Convolutional Conditional Neural Processes

Authors: Jonathan Gordon, Wessel P. Bruinsma, Andrew Y. K. Foong, James Requeima, Yann Dubois, Richard E. Turner

ICLR 2020 | Conference PDF | Archive PDF | Plain Text | LLM Run Details

Reproducibility Variable Result LLM Response
Research Type Experimental We evaluate CONVCNPs in several settings, demonstrating that they achieve state-of-the-art performance compared to existing NPs. We demonstrate that building in translation equivariance enables zero-shot generalization to challenging, out-of-domain tasks.
Researcher Affiliation Collaboration Jonathan Gordon University of Cambridge jg801@cam.ac.uk Wessel P. Bruinsma University of Cambridge Invenia Labs wpb23@cam.ac.uk Andrew Y. K. Foong University of Cambridge ykf21@cam.ac.uk James Requeima University of Cambridge Invenia Labs jrr41@cam.ac.uk Yann Dubois University of Cambridge yanndubois96@gmail.com Richard E. Turner University of Cambridge Microsoft Research ret26@cam.ac.uk
Pseudocode Yes Figure 1: (a) Illustration of the CONVCNP forward pass in the off-the-grid case and pseudo-code for (b) off-the-grid and (c) on-the-grid data.
Open Source Code Yes Source code available at https://github.com/cambridge-mlg/convcnp.
Open Datasets Yes The PLAs Ti CC data set (Allam Jr et al., 2018) is a simulation... We evaluate the model on four common benchmarks: MNIST (Le Cun et al., 1998), SVHN (Netzer et al., 2011), and 32x32 and 64x64 Celeb A (Liu et al., 2018).
Dataset Splits No The paper mentions 'training' and 'testing' procedures and how context/target points are sampled for batches.
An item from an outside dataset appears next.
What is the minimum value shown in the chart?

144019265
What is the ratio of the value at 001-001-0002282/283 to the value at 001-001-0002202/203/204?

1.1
However, it does not explicitly provide details about dataset splits (e.g., percentages, counts) for training, validation, and testing sets, nor does it specify if standard validation splits were used for the benchmark datasets.
Hardware Specification No The paper mentions memory usage in VRAM (945MB, 5839 MB, 1443 MB) and notes that ATTNCNP 'could not fit onto a 32GB GPU' (Section 5.4). While it specifies VRAM capacity, it does not identify specific GPU or CPU models used for the experiments.
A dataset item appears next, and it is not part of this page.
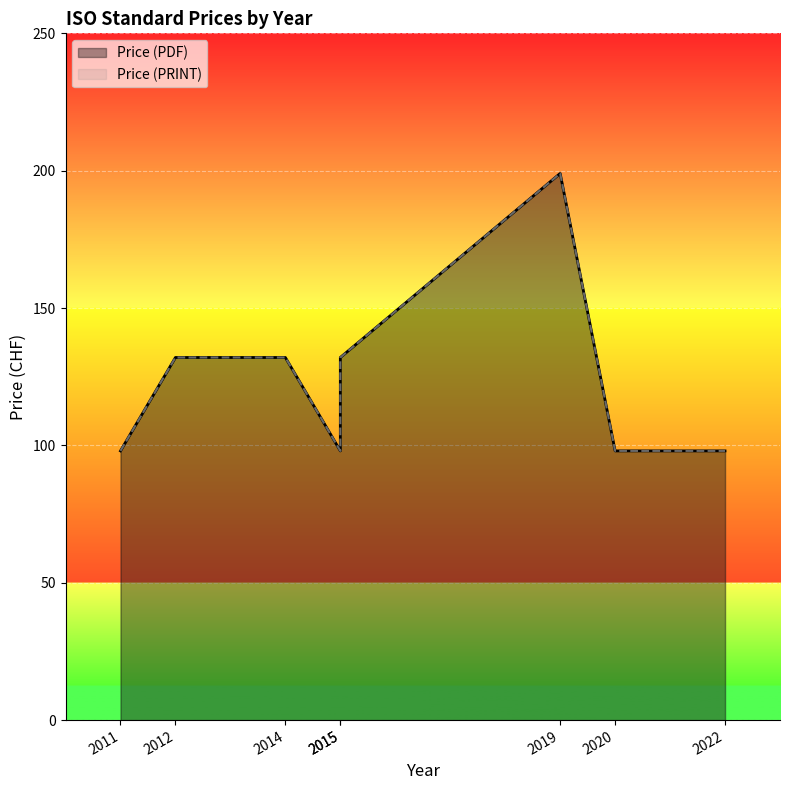

True or false: Price (PDF) and Price (PRINT) cross at least once.

False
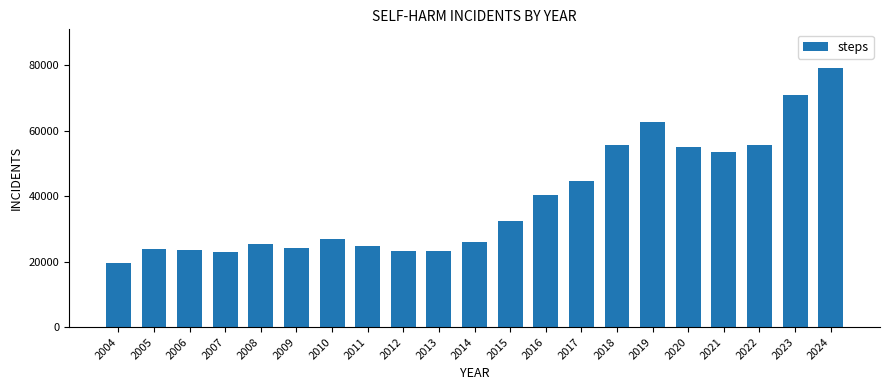

Count the number of categories in the chart.

21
Software Dependencies No The paper mentions using 'Adam (Kingma & Ba, 2015)' for optimization. However, it does not list specific versions for programming languages, machine learning frameworks (e.g., PyTorch, TensorFlow), or other libraries used in the implementation.
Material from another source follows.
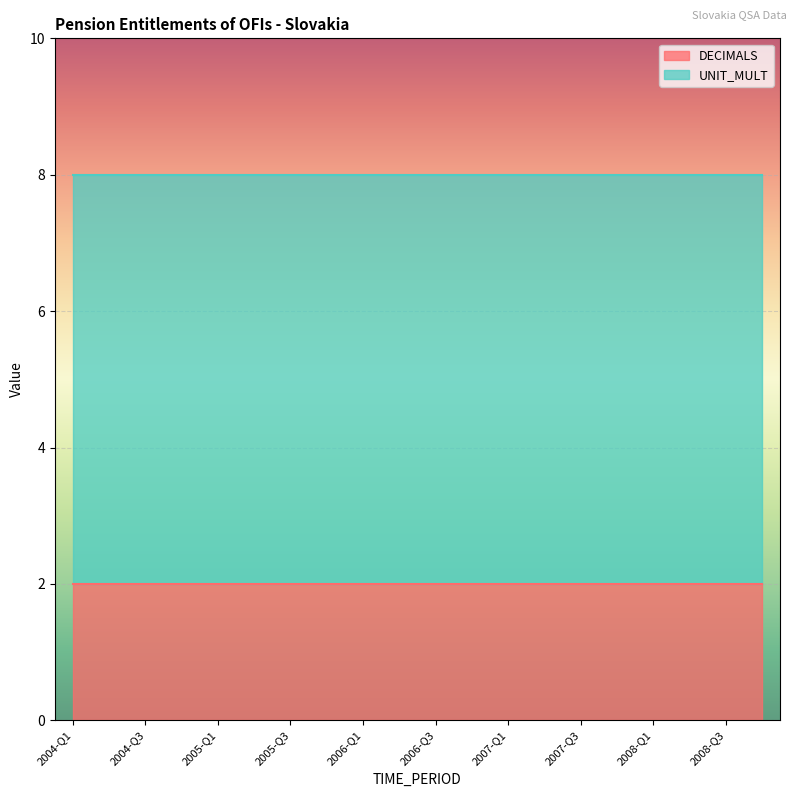

What are all the series names shown in the legend?

DECIMALS, UNIT_MULT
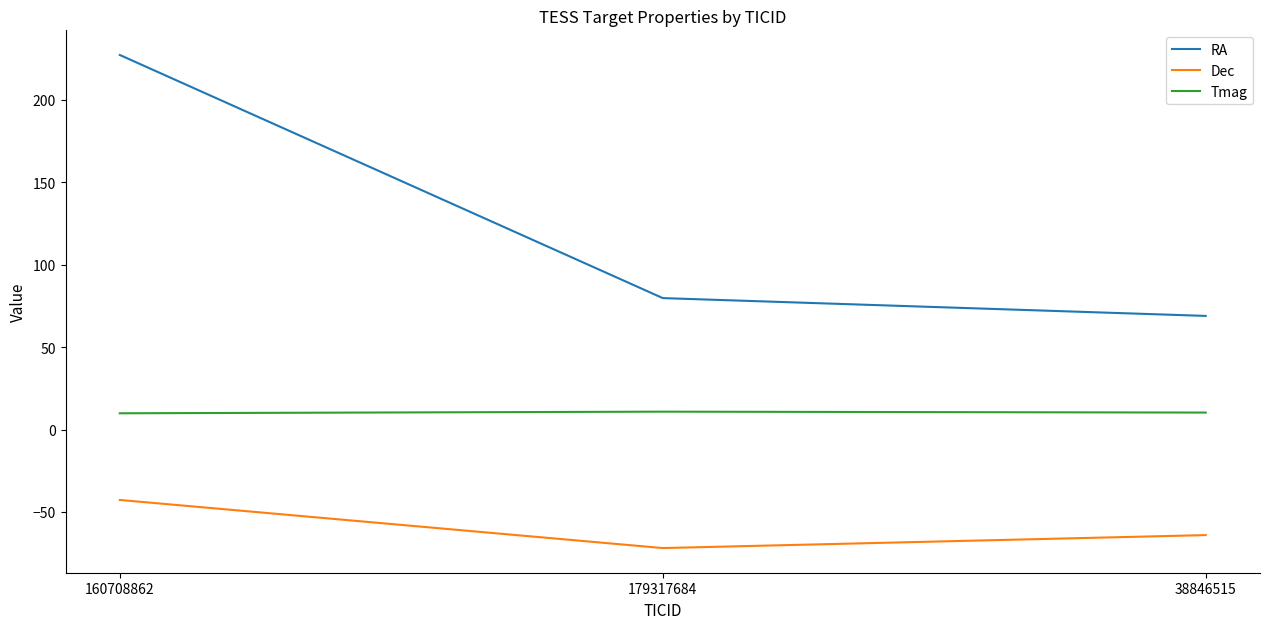

What is the sum of all RA values?

376.0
Experiment Setup Yes All models in this experiment were trained for 200 epochs using 256 batches per epoch of batch size 16. ...We use a learning rate of 3e-4 for all models, except for CONVCNPXL on the sawtooth data, where we use a learning rate of 1e-3. ...The weights are optimised using Adam (Kingma & Ba, 2015) with learning rate 5e-4. We use a maximum of 100 epochs, with early stopping of 15 epochs patience.